Should the council chose to do that, it would be left with $1.41 million in improvements to bond. Those would be:

• $700,000 to improve 2,100 feet of 222nd Street to a 32-foot wide road with a 6-inch asphalt cap.

• $260,000 to extend a gas line to the park.

• $400,000 in grading to prepare the ground for construction and infrastructure.

• A 25 percent contingency.

Kaleko proposed the city identify the revenue sources that could be dedicated to an economic development fund that would pay for the CR1 park’s improvements. He provided the council with possible short-, med- and long-term revenues sources for the fund.

“I’m giving you ideas and alternatives,” Kaleko said. “With these and others that may come up in discussion, you can start to craft a long-term plan.”

Kaleko suggested a $1 surcharge on city sewer and water bills could be one possible revenue source, which he estimated would raise $24,000 annually. The city had adopted such a surcharge in the past to benefit economic development.

The surcharge would be justified because in the long run the city’s utilities and its rate payers would benefit from the payments park tenants would make for utility use, Kaleko said.

For mid-term sources, Kaleko proposed a 1 percent increase in the city’s franchise fee on utility providers. That would provide $57,500 a year, but couldn’t be realized immediately because the city couldn’t increase some of the franchise fees until 2013, he said.

The city could also use the remaining quarter-cent of its special use sales tax authority for the economic development fund, Kaleko said. The additional sales tax would raise $96,000 a year.

It, however, would have to be approved by city voters, prompting Councilman Bill Peak to observe it would be the last revenue source he would count on.

Long-term revenue sources would be land sales of park acreage, development fees assessed tenants and additional property tax and franchise fee revenue earned from the park. But those post-development sources shouldn’t be used to offset upfront costs, Kaleko said.

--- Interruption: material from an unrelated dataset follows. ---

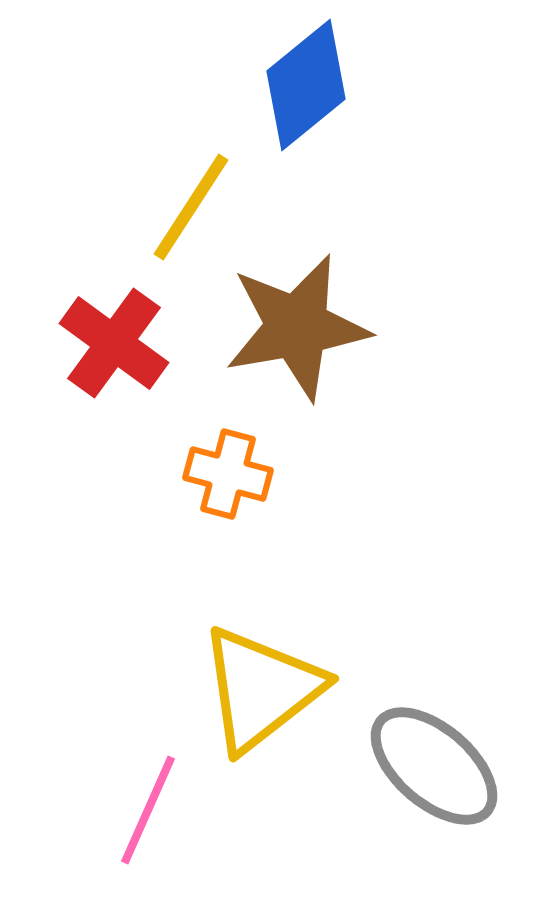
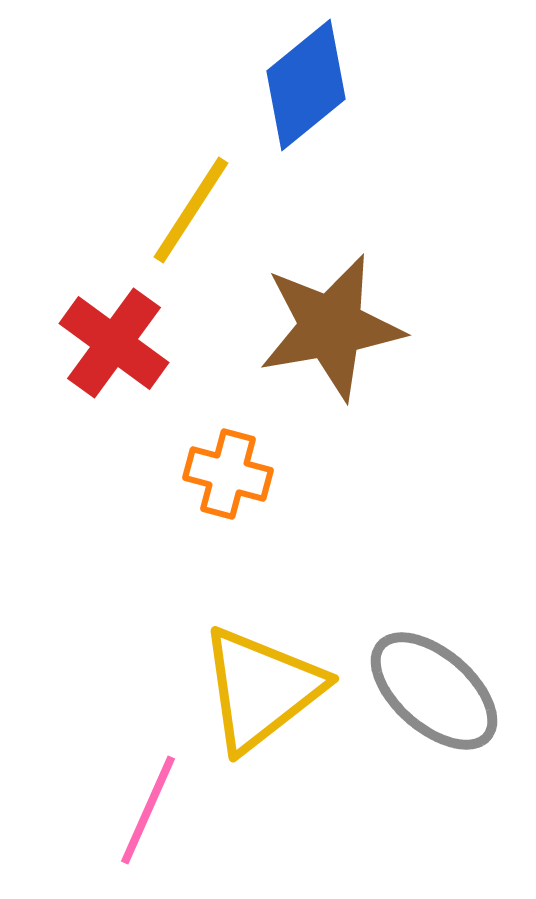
yellow line: moved 3 px down
brown star: moved 34 px right
gray ellipse: moved 75 px up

Another available revenue source would be to dedicate mill levy support for the economic development fund, Kaleko said. He and Councilman Chris Donnelly said that mill levy could be arrived at by developing solid figures from the other revenue sources.

“My goal was to look at some of these options and look at what the net effect to taxpayers and rate payers is,” Donnelly said. “That’s going to determine how much stomach we have for it.

“That’s what I want to get out this.”

The city remains hopeful it can reduce its $1.41 million park development price tag further by finding a partner in the park’s development. Kaleko said a business plan coupled with last month’s positive feasibility study would provide the city a strong case to take to the Leavenworth County Commission and Leavenworth County Port Authority. That study found the park would provide the city and USD 464 with more than $9 million in benefit its first 15 years and more than $5 million in benefit to the county.

Assistant City Administrator Kathy Bard said she would have numbers to share with the council at its Oct. 10 meeting, regarding the revenue sources Kaleko proposed.

Although Kaleko was ready to talk about financing options for a new police station, that topic was deferred. The financial adviser did say, however, that unlike the industrial park in which a number of creative options were explored, that kind of basic city facility should be financed with 10- to 15-year bond paid off with property taxes.

At a Sept. 19 special meeting, the council agreed to end discussion of a joint police/fire station and search for an existing building to relocate the police station. The council met in executive session Monday on that topic and also received an invitation from John Shoemaker to consider his 4,000 square-foot building built in 1995.